Ali Abdaal Search Engine
This is a personalized search engine for my favorite YouTubers, Ali Abdaal. I used selenium to scrape all his videos, youtube-dl to download them as audio files, and Google Speech Recognition to transcribe the audio files.
I then took all the data and used it to populate a Postgres database hosted on supabase, then built a frontend with React where users can look up phrases and find out how many times and in which videos were they said.
Technologies Used
- Python (all scripting)
- Selenium (web scraping)
- SpeechRecognition (Google Speech Recognition)
- youtube-dl (downloading videos)
- React & Chakra UI (Frontend)
- Firebase (Hosting & Analytics)
- Supabase (Postgres DataBase)
Usage
- Run scraping_vid_info.py to get a JSON file with all the video names and URLs of a channel
- Run download_yt_vids to download a WAV audio file from each video URL and save it locally
- Run transcribe_audio.py to transcribe all the audio files and save them in a JSON file
- Create a database and port the JSON file over there. Then connect it to the frontend and voila!
Progress is being tracked with GitHub Issues and a Kanban board in the Projects tab of this repo.
Motivation
This project was inspired by Kalle Hallden's Joe Rogan project. The idea behind it is to have a search engine for my favorite YouTuber so that I can lookup certain phrases / words and find videos where he mentions them.

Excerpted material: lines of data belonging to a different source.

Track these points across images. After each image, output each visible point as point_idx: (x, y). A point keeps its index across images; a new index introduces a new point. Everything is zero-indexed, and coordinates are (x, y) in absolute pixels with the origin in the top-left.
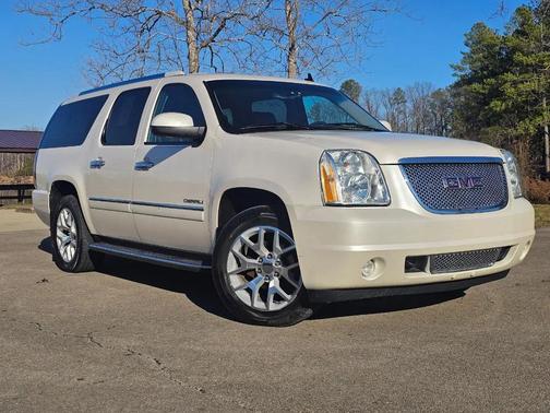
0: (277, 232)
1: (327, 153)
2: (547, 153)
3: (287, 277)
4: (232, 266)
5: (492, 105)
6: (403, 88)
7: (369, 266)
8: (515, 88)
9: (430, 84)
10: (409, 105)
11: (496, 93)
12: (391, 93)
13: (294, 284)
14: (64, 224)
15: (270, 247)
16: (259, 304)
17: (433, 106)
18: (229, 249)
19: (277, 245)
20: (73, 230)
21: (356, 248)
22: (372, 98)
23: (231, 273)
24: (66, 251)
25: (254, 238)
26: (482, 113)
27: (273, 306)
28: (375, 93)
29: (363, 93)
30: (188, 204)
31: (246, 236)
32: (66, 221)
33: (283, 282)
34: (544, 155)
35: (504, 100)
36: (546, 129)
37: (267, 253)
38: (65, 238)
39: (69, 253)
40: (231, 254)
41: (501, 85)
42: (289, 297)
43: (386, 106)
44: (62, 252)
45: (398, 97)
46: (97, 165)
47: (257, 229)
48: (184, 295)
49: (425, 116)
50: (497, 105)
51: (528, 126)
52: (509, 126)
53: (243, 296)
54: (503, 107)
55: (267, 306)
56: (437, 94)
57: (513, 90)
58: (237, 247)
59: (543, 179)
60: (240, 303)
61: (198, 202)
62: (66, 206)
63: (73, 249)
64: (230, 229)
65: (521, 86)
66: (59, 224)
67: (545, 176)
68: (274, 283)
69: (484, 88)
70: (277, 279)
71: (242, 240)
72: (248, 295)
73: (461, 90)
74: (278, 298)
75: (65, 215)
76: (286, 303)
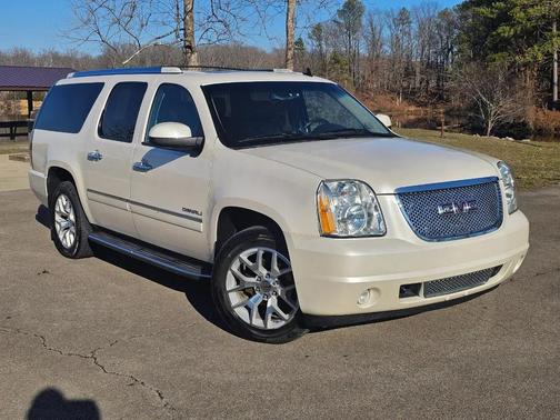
0: (275, 254)
1: (325, 185)
2: (556, 80)
3: (285, 298)
4: (231, 283)
5: (500, 30)
6: (408, 9)
7: (365, 294)
8: (524, 12)
9: (436, 4)
10: (414, 26)
11: (505, 18)
12: (396, 14)
13: (291, 305)
14: (62, 210)
15: (268, 266)
16: (257, 322)
17: (438, 26)
18: (228, 267)
19: (275, 267)
20: (72, 217)
21: (352, 280)
22: (376, 18)
23: (230, 291)
24: (65, 237)
25: (253, 258)
26: (489, 39)
27: (271, 325)
28: (379, 13)
29: (366, 13)
30: (187, 214)
31: (244, 256)
32: (65, 207)
33: (281, 302)
34: (553, 83)
35: (513, 26)
36: (556, 56)
37: (265, 272)
38: (64, 223)
39: (69, 240)
40: (229, 272)
41: (510, 9)
42: (286, 316)
43: (390, 27)
44: (61, 237)
45: (403, 18)
46: (94, 158)
47: (255, 250)
48: (184, 294)
49: (431, 37)
50: (505, 31)
51: (536, 53)
52: (517, 53)
53: (242, 313)
54: (512, 33)
55: (265, 324)
56: (444, 14)
57: (522, 14)
58: (235, 267)
59: (550, 109)
60: (239, 321)
61: (197, 212)
62: (64, 192)
63: (72, 236)
64: (229, 248)
65: (530, 10)
66: (57, 209)
67: (551, 105)
68: (272, 302)
69: (492, 13)
70: (274, 297)
71: (241, 260)
72: (246, 312)
73: (469, 13)
74: (276, 317)
75: (62, 201)
76: (283, 323)
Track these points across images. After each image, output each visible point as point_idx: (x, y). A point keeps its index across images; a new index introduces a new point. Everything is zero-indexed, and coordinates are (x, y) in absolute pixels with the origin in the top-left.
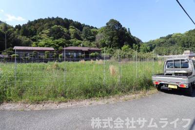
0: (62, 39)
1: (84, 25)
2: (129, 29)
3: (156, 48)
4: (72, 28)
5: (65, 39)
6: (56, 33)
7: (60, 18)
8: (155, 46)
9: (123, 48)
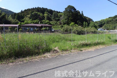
0: (37, 20)
1: (54, 11)
2: (82, 11)
3: (105, 25)
4: (46, 13)
5: (39, 20)
6: (34, 17)
7: (40, 8)
8: (104, 23)
9: (70, 25)
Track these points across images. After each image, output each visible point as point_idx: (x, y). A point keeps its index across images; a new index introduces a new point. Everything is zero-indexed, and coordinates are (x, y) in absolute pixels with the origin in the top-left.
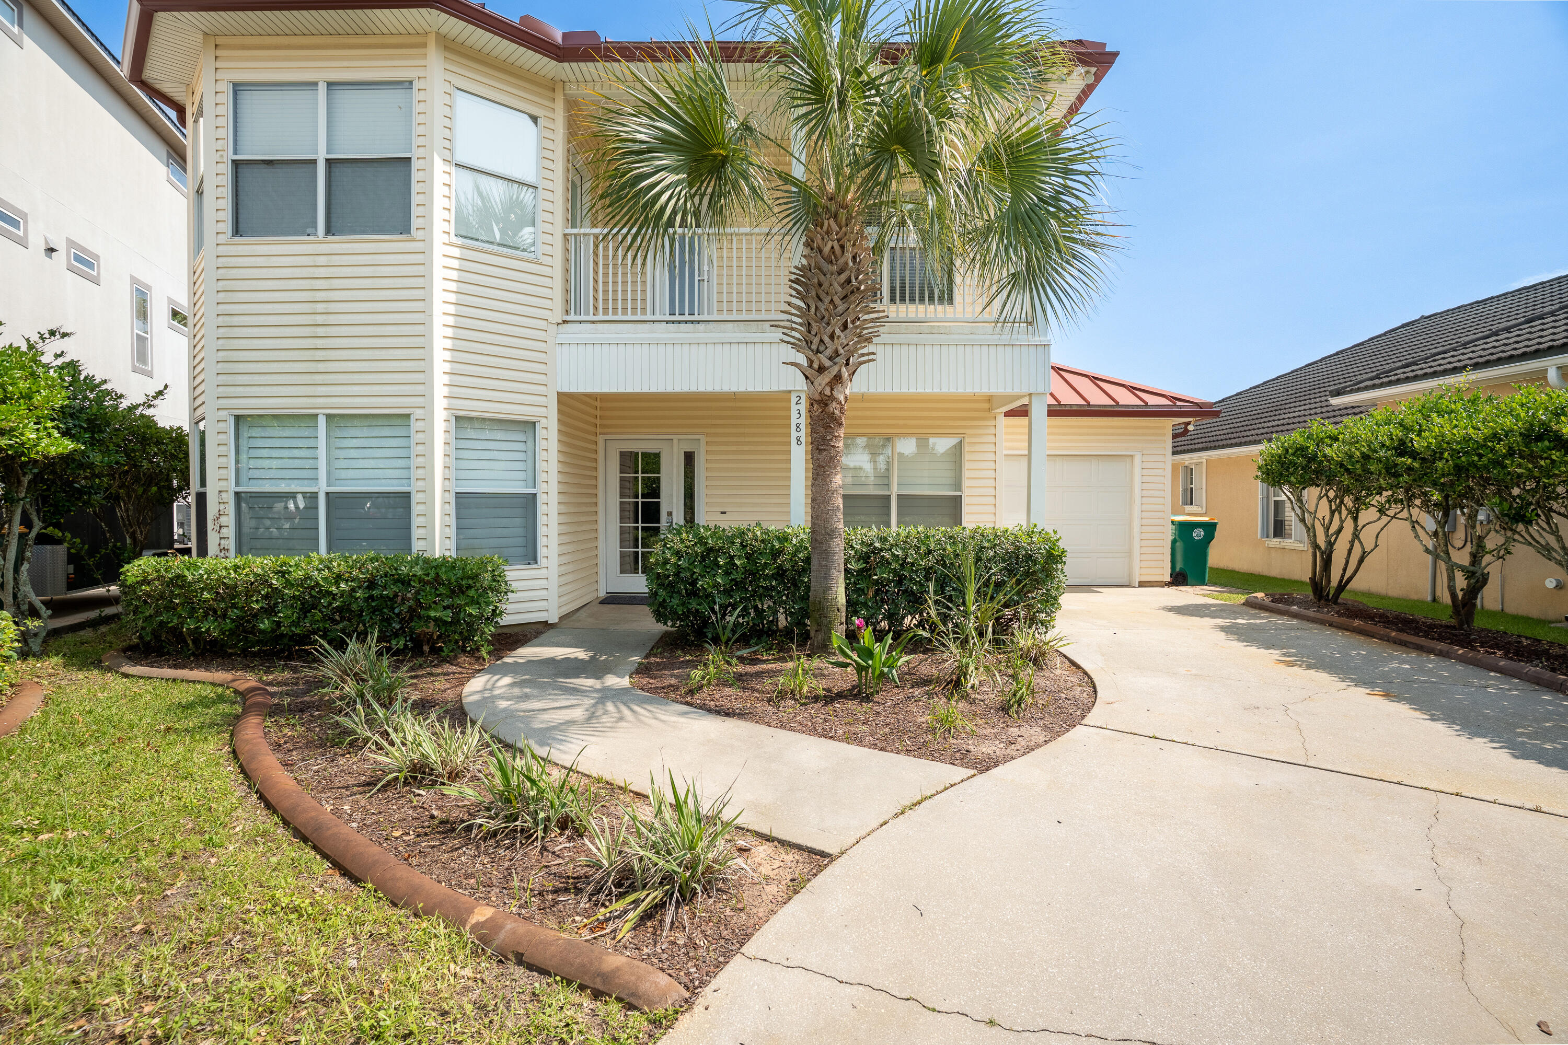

This could also be applicable to students to use for downloading their professor's lectures and creating a searchable database from it to quickly lookup where certain concepts were mentioned. Another application is for conferences to take all talks, makes them transcribable, and search it. I plan to develop this into a boilerplate anyone can use to create their own search engines starting from video, audio, or text files.